In [None]:
# Exploratory Data Analysis (EDA)

# This notebook explores the Xente transaction dataset to understand data structure,
# distributions, data quality issues, and behavioral patterns that inform feature
# engineering and proxy target construction for credit risk modeling.


In [None]:
import pandas as pd
import numpy as np

import matplotlib.pyplot as plt
import seaborn as sns

plt.style.use("default")
sns.set()


In [None]:
df = pd.read_csv("../data/raw/data.csv")


In [None]:
df.head()
df.shape
df.columns
df.info()
df.describe()
df.describe(include="object")


In [None]:
df["TransactionStartTime"] = pd.to_datetime(df["TransactionStartTime"])
df["transaction_hour"] = df["TransactionStartTime"].dt.hour
df["transaction_day"] = df["TransactionStartTime"].dt.day
df["transaction_month"] = df["TransactionStartTime"].dt.month
df["transaction_year"] = df["TransactionStartTime"].dt.year


In [None]:
plt.figure(figsize=(6,4))
sns.histplot(df["Amount"], bins=50, kde=True)
plt.title("Distribution of Transaction Amount")
plt.show()
plt.figure(figsize=(6,4))
sns.histplot(df["Value"], bins=50, kde=True)
plt.title("Distribution of Transaction Value")
plt.show()


In [None]:
df["ProductCategory"].value_counts().plot(kind="bar", figsize=(8,4))
plt.title("Product Category Distribution")
plt.show()


In [None]:
numeric_df = df.select_dtypes(include=np.number)
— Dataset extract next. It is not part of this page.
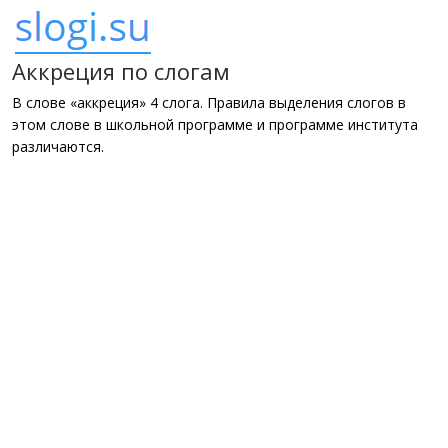
Аккреция по слогам
В слове «аккреция» 4 слога. Правила выделения слогов в
этом слове в школьной программе и программе института
различаются.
plt.figure(figsize=(10,6))
sns.heatmap(numeric_df.corr(), annot=True, fmt=".2f", cmap="coolwarm")
plt.title("Correlation Matrix")
plt.show()


In [None]:
df.isna().sum()
sns.heatmap(df.isna(), cbar=False)
plt.title("Missing Values Heatmap")
plt.show()


In [None]:
plt.figure(figsize=(6,4))
sns.boxplot(x=df["Amount"])
plt.title("Outliers in Transaction Amount")
plt.show()
sns.boxplot(x=df["Value"])


In [None]:
## Key Insights

# 1. Transaction amounts and values are highly right-skewed, indicating the presence
#    of extreme values and the potential need for log transformation or robust scaling.

# 2. A small number of product categories and channels dominate transaction volume,
#    suggesting strong behavioral concentration.

# 3. Several numerical features show moderate correlation, particularly between
#    Amount and Value, indicating possible redundancy.

# 4. Missing values are minimal and can be handled through simple imputation strategies.

# 5. The presence of frequent low-value transactions suggests that transaction
#    frequency may be a strong indicator of customer engagement and credit risk.